As the chemical soldiers worked through their scenario, the teams made up of combined members from the U.K. and the U.S. so they could view and experience the differences in how each force handles a chemical threat.
"Really everything we do is pretty similar," Rios said. "But like anything else, there are some things they do more efficiently and some things we do more efficiently. What is important is that we all learn from each other."
One major difference that the allied teams found is how the two countries develop their chemical soldiers.
"My guys are essentially infantry who will dive into the CBRN world for only two or three years and then back into the infantry," Francis said. "It is not a career driven career like it is for the Americans. So it is more urgent that we train them up very quickly."
For a soldier who is new to the chemical world, the opportunity to work with another country has proven to be a learning experience both culturally and professionally.
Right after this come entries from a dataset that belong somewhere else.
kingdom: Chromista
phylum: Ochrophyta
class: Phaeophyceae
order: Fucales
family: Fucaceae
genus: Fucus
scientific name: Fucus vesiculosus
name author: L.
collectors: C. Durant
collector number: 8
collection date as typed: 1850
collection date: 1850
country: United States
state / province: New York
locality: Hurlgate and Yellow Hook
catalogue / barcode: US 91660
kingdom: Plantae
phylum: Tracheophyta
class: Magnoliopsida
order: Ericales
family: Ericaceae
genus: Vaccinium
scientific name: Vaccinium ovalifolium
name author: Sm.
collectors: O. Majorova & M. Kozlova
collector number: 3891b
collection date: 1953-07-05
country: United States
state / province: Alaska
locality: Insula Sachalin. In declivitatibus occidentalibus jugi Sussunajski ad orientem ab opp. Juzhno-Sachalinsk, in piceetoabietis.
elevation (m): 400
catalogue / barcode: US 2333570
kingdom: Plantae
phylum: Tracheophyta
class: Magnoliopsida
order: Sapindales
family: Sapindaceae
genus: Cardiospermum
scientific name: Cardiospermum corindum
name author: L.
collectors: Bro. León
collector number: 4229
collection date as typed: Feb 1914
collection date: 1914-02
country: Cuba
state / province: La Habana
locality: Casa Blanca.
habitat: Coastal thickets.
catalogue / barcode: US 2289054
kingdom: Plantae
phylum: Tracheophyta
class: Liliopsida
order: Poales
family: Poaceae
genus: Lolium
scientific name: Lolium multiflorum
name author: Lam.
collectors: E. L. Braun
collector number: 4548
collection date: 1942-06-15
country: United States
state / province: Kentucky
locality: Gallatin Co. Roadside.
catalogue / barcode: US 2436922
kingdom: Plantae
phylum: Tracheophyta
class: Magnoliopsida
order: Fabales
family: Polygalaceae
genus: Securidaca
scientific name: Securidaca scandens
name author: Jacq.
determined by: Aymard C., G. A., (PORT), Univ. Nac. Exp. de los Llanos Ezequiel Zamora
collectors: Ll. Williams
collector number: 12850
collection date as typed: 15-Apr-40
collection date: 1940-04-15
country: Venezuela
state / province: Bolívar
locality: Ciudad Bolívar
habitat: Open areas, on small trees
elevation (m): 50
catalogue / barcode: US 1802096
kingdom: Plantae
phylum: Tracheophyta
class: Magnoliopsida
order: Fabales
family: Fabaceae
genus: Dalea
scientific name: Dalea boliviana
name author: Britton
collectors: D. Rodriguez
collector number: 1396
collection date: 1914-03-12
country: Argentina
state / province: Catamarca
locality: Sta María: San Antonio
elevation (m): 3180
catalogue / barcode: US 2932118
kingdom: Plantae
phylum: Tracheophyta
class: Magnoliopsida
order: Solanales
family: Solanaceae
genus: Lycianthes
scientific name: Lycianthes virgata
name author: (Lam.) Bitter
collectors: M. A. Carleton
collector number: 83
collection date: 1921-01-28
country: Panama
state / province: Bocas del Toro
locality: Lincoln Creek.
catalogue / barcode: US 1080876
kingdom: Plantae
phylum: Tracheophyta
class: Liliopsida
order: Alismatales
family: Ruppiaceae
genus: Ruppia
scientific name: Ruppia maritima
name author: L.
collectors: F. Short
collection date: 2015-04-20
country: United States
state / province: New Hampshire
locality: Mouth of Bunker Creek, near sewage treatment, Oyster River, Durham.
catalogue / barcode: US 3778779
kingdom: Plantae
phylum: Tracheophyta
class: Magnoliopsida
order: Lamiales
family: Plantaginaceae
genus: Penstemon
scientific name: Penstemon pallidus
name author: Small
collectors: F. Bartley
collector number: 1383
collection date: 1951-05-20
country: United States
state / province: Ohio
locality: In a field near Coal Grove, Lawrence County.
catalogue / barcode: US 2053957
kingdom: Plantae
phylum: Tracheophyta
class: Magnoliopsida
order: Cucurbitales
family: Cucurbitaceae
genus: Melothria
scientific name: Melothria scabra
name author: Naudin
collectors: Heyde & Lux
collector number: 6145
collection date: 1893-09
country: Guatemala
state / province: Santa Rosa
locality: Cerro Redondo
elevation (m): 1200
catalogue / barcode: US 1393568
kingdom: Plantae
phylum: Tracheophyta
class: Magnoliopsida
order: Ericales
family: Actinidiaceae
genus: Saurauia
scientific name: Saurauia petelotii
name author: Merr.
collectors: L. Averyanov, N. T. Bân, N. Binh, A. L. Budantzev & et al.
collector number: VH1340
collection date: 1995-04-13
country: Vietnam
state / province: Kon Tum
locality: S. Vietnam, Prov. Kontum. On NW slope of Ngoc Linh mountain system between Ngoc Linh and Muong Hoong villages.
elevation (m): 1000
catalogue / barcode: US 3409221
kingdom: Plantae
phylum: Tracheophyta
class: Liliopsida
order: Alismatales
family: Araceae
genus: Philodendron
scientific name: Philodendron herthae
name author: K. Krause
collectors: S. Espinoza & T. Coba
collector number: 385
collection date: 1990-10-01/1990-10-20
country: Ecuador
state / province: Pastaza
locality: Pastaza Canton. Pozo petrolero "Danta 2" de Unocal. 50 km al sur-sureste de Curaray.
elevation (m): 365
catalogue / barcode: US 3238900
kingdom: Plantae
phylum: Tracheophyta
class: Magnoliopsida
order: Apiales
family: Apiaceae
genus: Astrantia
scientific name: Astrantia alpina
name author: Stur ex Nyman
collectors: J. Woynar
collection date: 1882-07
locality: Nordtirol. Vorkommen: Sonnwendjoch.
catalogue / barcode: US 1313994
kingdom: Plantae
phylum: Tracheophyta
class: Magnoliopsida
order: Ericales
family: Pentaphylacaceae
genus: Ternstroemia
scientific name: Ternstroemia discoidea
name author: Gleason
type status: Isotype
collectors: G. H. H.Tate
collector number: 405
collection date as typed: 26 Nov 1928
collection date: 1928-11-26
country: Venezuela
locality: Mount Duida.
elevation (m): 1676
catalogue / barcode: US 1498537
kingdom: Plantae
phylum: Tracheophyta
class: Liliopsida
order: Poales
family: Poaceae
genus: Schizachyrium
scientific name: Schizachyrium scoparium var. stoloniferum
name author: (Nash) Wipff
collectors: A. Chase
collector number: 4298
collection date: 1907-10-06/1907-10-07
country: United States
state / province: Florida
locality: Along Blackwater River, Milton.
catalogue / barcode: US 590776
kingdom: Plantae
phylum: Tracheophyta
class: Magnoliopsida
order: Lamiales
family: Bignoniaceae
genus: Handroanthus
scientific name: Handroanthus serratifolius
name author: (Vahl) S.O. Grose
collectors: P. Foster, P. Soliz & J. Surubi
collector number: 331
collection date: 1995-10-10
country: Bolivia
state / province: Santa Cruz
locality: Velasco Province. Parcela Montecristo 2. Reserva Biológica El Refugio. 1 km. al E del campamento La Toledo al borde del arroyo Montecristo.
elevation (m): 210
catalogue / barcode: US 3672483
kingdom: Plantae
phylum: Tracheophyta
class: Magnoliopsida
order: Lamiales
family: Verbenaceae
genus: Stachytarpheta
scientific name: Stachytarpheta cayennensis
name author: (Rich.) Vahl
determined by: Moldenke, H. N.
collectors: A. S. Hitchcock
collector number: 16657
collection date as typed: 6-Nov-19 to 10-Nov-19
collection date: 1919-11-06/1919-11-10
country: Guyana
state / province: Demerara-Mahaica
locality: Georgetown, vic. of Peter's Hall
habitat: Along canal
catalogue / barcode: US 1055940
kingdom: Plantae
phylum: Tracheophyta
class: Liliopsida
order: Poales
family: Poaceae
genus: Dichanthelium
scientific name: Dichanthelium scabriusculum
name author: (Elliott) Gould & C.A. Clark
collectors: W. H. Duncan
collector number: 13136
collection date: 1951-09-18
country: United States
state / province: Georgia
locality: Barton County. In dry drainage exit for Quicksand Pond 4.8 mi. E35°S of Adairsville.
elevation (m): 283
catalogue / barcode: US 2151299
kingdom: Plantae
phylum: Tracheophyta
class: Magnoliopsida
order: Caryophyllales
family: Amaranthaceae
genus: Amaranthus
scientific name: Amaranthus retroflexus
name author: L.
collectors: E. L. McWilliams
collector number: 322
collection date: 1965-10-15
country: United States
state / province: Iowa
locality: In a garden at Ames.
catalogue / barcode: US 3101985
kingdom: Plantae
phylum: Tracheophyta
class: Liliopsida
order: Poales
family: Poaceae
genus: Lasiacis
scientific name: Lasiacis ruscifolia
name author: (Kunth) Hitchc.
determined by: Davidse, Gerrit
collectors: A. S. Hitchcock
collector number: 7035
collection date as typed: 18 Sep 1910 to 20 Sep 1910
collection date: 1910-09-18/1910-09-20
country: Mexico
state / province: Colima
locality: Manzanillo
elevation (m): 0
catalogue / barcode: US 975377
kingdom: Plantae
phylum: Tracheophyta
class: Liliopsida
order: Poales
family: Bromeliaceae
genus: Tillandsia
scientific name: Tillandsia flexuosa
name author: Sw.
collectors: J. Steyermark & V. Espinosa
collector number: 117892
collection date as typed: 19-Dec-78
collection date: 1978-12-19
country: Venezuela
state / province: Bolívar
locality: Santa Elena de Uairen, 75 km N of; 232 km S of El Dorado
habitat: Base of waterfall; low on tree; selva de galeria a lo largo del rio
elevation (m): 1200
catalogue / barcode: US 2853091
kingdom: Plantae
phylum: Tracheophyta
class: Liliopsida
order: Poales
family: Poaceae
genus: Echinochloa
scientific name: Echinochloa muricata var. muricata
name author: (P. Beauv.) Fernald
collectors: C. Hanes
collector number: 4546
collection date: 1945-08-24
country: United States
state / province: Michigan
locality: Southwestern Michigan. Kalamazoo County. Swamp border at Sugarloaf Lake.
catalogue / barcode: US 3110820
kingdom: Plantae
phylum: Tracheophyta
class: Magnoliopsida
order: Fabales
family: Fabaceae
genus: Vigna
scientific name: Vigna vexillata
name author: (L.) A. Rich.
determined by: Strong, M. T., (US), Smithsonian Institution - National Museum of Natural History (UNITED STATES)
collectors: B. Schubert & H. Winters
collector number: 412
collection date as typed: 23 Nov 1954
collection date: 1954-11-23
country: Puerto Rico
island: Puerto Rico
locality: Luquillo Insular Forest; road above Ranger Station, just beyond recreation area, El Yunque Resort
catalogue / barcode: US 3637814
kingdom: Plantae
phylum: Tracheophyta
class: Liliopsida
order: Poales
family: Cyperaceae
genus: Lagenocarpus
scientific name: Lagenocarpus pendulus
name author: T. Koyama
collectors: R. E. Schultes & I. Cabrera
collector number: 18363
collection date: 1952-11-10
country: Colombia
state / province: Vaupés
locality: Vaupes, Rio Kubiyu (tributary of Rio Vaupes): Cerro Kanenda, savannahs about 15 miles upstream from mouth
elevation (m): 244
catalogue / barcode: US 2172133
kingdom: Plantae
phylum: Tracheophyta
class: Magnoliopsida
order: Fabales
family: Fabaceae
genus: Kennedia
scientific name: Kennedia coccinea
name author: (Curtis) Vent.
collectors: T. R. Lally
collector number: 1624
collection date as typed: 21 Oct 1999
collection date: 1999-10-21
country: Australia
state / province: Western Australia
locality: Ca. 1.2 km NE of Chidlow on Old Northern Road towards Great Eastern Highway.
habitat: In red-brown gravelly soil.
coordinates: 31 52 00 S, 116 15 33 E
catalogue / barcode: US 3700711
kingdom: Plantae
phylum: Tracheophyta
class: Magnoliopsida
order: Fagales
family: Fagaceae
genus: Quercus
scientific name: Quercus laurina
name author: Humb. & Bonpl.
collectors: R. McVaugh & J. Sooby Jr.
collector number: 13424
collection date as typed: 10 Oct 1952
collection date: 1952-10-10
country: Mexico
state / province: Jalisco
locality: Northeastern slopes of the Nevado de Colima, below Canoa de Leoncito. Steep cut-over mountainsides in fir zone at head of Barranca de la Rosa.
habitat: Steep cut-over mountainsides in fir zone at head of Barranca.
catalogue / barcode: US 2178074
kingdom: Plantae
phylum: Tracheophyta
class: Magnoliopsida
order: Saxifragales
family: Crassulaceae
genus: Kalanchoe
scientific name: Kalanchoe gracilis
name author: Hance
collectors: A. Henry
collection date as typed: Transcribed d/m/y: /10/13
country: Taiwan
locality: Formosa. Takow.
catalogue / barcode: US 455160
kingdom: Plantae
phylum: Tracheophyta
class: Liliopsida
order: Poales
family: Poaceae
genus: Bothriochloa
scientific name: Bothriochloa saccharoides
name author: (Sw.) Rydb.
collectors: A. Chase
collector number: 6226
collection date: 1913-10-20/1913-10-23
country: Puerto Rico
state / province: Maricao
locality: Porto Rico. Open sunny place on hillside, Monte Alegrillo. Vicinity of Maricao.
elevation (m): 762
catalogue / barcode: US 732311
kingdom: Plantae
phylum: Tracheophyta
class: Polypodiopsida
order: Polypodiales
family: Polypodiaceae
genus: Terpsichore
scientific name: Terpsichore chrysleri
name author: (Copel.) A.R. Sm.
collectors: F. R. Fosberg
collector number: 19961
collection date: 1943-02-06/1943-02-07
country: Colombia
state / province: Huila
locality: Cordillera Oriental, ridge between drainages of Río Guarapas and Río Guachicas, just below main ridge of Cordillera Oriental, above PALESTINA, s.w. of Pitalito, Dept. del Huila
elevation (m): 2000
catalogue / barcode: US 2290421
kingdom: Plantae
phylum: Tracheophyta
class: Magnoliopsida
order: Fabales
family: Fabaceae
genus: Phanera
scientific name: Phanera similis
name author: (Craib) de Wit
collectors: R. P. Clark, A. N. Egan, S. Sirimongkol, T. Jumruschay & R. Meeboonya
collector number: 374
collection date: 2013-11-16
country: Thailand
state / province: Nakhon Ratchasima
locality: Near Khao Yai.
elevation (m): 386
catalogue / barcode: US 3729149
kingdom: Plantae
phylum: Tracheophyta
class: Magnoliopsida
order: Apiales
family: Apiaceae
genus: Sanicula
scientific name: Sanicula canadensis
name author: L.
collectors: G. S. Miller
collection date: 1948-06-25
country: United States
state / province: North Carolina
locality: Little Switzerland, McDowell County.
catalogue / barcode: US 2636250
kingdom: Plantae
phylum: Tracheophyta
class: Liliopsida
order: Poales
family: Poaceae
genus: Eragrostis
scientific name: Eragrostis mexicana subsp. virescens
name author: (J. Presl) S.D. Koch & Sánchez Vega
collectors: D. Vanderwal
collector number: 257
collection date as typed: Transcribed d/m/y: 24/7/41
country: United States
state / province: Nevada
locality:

"It has been amazing, they are great guys to work with," said Pvt. Robert Smith, a native of Corpus Christi, Texas. "I have learned a lot and really like many of the techniques they use. It would be great to see them implemented with our procedures."
For the team leader, Rios is hoping that his soldiers take away vital information that would be important to them should the two nations respond to a chemical attack together.
"I want my guys to take away from this training that there are more ways than one to accomplish a mission," Rios said. "The most important is communication and having the basis and foundation of understanding that this is serious. We have to be able to work with our NATO partners."
As the training wound down, the joint operation proved the two forces would be able to work well together in the future. The training also helped to form a special bond between the two nation's soldiers.
"If something were to kick off, I would love to have the opportunity to deploy and engage in a CBRN mission with our partners we worked with today," said Rios. "They are incredibly professional and very adaptive to different ideas and how we approach a threat."